* [EXERCISE AIM] Print out the records below with nothing altered.

---- EXCERPTED RECORDS

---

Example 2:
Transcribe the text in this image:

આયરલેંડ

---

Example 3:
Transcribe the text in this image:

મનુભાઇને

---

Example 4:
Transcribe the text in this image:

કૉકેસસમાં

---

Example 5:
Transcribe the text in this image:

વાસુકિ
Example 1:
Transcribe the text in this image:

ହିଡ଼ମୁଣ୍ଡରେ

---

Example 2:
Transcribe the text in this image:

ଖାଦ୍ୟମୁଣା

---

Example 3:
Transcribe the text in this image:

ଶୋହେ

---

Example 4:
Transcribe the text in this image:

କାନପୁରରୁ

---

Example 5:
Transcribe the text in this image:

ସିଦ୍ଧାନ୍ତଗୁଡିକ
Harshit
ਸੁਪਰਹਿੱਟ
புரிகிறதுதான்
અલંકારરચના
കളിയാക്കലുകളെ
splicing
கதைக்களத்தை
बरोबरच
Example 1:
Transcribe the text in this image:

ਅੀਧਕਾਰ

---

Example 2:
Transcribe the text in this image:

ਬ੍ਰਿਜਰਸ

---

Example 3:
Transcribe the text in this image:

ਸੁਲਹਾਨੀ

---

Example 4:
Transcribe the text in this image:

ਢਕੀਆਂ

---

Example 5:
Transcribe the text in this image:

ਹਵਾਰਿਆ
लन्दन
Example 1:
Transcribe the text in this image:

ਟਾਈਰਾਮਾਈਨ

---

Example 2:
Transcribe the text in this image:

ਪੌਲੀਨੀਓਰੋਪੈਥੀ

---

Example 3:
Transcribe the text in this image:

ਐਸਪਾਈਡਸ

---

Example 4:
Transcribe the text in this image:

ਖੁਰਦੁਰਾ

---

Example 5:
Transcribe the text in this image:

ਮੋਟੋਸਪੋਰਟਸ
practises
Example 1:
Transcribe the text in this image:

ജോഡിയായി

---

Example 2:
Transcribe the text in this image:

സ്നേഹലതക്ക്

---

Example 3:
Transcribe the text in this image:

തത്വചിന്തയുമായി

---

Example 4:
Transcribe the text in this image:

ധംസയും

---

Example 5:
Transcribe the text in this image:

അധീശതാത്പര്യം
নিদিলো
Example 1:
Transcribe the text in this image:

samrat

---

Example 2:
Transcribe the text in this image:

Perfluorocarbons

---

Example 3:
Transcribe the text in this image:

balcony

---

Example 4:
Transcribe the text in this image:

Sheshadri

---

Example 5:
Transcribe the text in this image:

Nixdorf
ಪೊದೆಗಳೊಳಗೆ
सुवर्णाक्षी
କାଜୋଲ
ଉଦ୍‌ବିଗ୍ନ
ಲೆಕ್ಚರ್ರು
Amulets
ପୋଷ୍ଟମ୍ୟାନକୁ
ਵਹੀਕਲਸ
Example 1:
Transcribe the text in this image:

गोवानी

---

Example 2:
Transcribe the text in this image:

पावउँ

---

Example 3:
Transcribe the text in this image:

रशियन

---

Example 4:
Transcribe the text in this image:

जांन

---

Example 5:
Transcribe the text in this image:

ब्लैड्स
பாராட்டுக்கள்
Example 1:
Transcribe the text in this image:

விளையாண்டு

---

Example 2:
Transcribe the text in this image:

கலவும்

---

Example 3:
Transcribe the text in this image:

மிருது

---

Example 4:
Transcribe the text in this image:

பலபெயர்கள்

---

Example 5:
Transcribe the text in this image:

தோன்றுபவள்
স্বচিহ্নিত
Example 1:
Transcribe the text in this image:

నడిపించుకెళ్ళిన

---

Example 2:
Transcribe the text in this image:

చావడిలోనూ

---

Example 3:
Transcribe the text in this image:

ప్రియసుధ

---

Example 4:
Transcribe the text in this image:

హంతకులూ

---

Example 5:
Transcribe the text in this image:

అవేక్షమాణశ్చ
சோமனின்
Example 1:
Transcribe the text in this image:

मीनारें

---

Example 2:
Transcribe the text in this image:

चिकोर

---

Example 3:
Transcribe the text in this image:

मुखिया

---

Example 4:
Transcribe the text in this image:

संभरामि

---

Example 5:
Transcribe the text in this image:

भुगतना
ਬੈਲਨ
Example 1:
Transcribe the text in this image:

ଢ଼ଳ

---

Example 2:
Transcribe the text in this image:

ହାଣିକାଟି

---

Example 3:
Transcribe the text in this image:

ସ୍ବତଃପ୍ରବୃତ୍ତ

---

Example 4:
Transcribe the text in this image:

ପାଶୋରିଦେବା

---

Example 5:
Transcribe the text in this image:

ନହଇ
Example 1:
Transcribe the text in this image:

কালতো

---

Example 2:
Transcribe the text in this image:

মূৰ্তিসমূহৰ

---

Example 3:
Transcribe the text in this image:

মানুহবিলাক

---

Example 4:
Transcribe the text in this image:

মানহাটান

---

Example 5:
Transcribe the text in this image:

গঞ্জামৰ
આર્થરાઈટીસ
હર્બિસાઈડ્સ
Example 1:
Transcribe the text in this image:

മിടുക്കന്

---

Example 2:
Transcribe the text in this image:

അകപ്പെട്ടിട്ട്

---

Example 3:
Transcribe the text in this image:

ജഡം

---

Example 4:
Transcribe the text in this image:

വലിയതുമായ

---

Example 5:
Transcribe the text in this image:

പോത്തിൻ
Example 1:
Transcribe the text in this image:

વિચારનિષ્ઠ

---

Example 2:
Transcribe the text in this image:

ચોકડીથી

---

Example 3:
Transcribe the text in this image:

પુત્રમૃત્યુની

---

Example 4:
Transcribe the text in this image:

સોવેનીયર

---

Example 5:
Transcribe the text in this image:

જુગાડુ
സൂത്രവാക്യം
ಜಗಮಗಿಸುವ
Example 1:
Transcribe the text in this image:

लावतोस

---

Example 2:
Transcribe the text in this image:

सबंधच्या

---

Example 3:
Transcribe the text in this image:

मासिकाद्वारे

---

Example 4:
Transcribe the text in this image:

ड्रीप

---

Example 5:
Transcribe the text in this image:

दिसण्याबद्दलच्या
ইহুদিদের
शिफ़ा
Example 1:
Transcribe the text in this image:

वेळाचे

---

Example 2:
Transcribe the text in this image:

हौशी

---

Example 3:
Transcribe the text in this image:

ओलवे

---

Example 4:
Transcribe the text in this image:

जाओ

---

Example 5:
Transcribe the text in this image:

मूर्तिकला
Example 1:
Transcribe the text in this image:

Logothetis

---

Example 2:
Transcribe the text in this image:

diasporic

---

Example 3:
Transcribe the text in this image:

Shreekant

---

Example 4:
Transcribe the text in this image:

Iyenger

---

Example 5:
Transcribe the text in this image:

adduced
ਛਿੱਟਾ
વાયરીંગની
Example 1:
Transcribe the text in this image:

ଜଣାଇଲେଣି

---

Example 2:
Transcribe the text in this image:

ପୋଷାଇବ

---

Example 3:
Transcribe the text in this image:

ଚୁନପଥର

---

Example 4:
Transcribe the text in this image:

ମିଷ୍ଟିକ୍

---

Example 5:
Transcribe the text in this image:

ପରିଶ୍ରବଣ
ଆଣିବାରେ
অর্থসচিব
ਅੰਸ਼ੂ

--------

* [RESPONSE AREA]
---

Example 2:
Transcribe the text in this image:

આયરલેંડ

---

Example 3:
Transcribe the text in this image:

મનુભાઇને

---

Example 4:
Transcribe the text in this image:

કૉકેસસમાં

---

Example 5:
Transcribe the text in this image:

વાસુકિ
Example 1:
Transcribe the text in this image:

ହିଡ଼ମୁଣ୍ଡରେ

---

Example 2:
Transcribe the text in this image:

ଖାଦ୍ୟମୁଣା

---

Example 3:
Transcribe the text in this image:

ଶୋହେ

---

Example 4:
Transcribe the text in this image:

କାନପୁରରୁ

---

Example 5:
Transcribe the text in this image:

ସିଦ୍ଧାନ୍ତଗୁଡିକ
Harshit
ਸੁਪਰਹਿੱਟ
புரிகிறதுதான்
અલંકારરચના
കളിയാക്കലുകളെ
splicing
கதைக்களத்தை
बरोबरच
Example 1:
Transcribe the text in this image:

ਅੀਧਕਾਰ

---

Example 2:
Transcribe the text in this image:

ਬ੍ਰਿਜਰਸ

---

Example 3:
Transcribe the text in this image:

ਸੁਲਹਾਨੀ

---

Example 4:
Transcribe the text in this image:

ਢਕੀਆਂ

---

Example 5:
Transcribe the text in this image:

ਹਵਾਰਿਆ
लन्दन
Example 1:
Transcribe the text in this image:

ਟਾਈਰਾਮਾਈਨ

---

Example 2:
Transcribe the text in this image:

ਪੌਲੀਨੀਓਰੋਪੈਥੀ

---

Example 3:
Transcribe the text in this image:

ਐਸਪਾਈਡਸ

---

Example 4:
Transcribe the text in this image:

ਖੁਰਦੁਰਾ

---

Example 5:
Transcribe the text in this image:

ਮੋਟੋਸਪੋਰਟਸ
practises
Example 1:
Transcribe the text in this image:

ജോഡിയായി

---

Example 2:
Transcribe the text in this image:

സ്നേഹലതക്ക്

---

Example 3:
Transcribe the text in this image:

തത്വചിന്തയുമായി

---

Example 4:
Transcribe the text in this image:

ധംസയും

---

Example 5:
Transcribe the text in this image:

അധീശതാത്പര്യം
নিদিলো
Example 1:
Transcribe the text in this image:

samrat

---

Example 2:
Transcribe the text in this image:

Perfluorocarbons

---

Example 3:
Transcribe the text in this image:

balcony

---

Example 4:
Transcribe the text in this image:

Sheshadri

---

Example 5:
Transcribe the text in this image:

Nixdorf
ಪೊದೆಗಳೊಳಗೆ
सुवर्णाक्षी
କାଜୋଲ
ଉଦ୍‌ବିଗ୍ନ
ಲೆಕ್ಚರ್ರು
Amulets
ପୋଷ୍ଟମ୍ୟାନକୁ
ਵਹੀਕਲਸ
Example 1:
Transcribe the text in this image:

गोवानी

---

Example 2:
Transcribe the text in this image:

पावउँ

---

Example 3:
Transcribe the text in this image:

रशियन

---

Example 4:
Transcribe the text in this image:

जांन

---

Example 5:
Transcribe the text in this image:

ब्लैड्स
பாராட்டுக்கள்
Example 1:
Transcribe the text in this image:

விளையாண்டு

---

Example 2:
Transcribe the text in this image:

கலவும்

---

Example 3:
Transcribe the text in this image:

மிருது

---

Example 4:
Transcribe the text in this image:

பலபெயர்கள்

---

Example 5:
Transcribe the text in this image:

தோன்றுபவள்
স্বচিহ্নিত
Example 1:
Transcribe the text in this image:

నడిపించుకెళ్ళిన

---

Example 2:
Transcribe the text in this image:

చావడిలోనూ

---

Example 3:
Transcribe the text in this image:

ప్రియసుధ

---

Example 4:
Transcribe the text in this image:

హంతకులూ

---

Example 5:
Transcribe the text in this image:

అవేక్షమాణశ్చ
சோமனின்
Example 1:
Transcribe the text in this image:

मीनारें

---

Example 2:
Transcribe the text in this image:

चिकोर

---

Example 3:
Transcribe the text in this image:

मुखिया

---

Example 4:
Transcribe the text in this image:

संभरामि

---

Example 5:
Transcribe the text in this image:

भुगतना
ਬੈਲਨ
Example 1:
Transcribe the text in this image:

ଢ଼ଳ

---

Example 2:
Transcribe the text in this image:

ହାଣିକାଟି

---

Example 3:
Transcribe the text in this image:

ସ୍ବତଃପ୍ରବୃତ୍ତ

---

Example 4:
Transcribe the text in this image:

ପାଶୋରିଦେବା

---

Example 5:
Transcribe the text in this image:

ନହଇ
Example 1:
Transcribe the text in this image:

কালতো

---

Example 2:
Transcribe the text in this image:

মূৰ্তিসমূহৰ

---

Example 3:
Transcribe the text in this image:

মানুহবিলাক

---

Example 4:
Transcribe the text in this image:

মানহাটান

---

Example 5:
Transcribe the text in this image:

গঞ্জামৰ
આર્થરાઈટીસ
હર્બિસાઈડ્સ
Example 1:
Transcribe the text in this image:

മിടുക്കന്

---

Example 2:
Transcribe the text in this image:

അകപ്പെട്ടിട്ട്

---

Example 3:
Transcribe the text in this image:

ജഡം

---

Example 4:
Transcribe the text in this image:

വലിയതുമായ

---

Example 5:
Transcribe the text in this image:

പോത്തിൻ
Example 1:
Transcribe the text in this image:

વિચારનિષ્ઠ

---

Example 2:
Transcribe the text in this image:

ચોકડીથી

---

Example 3:
Transcribe the text in this image:

પુત્રમૃત્યુની

---

Example 4:
Transcribe the text in this image:

સોવેનીયર

---

Example 5:
Transcribe the text in this image:

જુગાડુ
സൂത്രവാക്യം
ಜಗಮಗಿಸುವ
Example 1:
Transcribe the text in this image:

लावतोस

---

Example 2:
Transcribe the text in this image:

सबंधच्या

---

Example 3:
Transcribe the text in this image:

मासिकाद्वारे

---

Example 4:
Transcribe the text in this image:

ड्रीप

---

Example 5:
Transcribe the text in this image:

दिसण्याबद्दलच्या
ইহুদিদের
शिफ़ा
Example 1:
Transcribe the text in this image:

वेळाचे

---

Example 2:
Transcribe the text in this image:

हौशी

---

Example 3:
Transcribe the text in this image:

ओलवे

---

Example 4:
Transcribe the text in this image:

जाओ

---

Example 5:
Transcribe the text in this image:

मूर्तिकला
Example 1:
Transcribe the text in this image:

Logothetis

---

Example 2:
Transcribe the text in this image:

diasporic

---

Example 3:
Transcribe the text in this image:

Shreekant

---

Example 4:
Transcribe the text in this image:

Iyenger

---

Example 5:
Transcribe the text in this image:

adduced
ਛਿੱਟਾ
વાયરીંગની
Example 1:
Transcribe the text in this image:

ଜଣାଇଲେଣି

---

Example 2:
Transcribe the text in this image:

ପୋଷାଇବ

---

Example 3:
Transcribe the text in this image:

ଚୁନପଥର

---

Example 4:
Transcribe the text in this image:

ମିଷ୍ଟିକ୍

---

Example 5:
Transcribe the text in this image:

ପରିଶ୍ରବଣ
ଆଣିବାରେ
অর্থসচিব
ਅੰਸ਼ੂ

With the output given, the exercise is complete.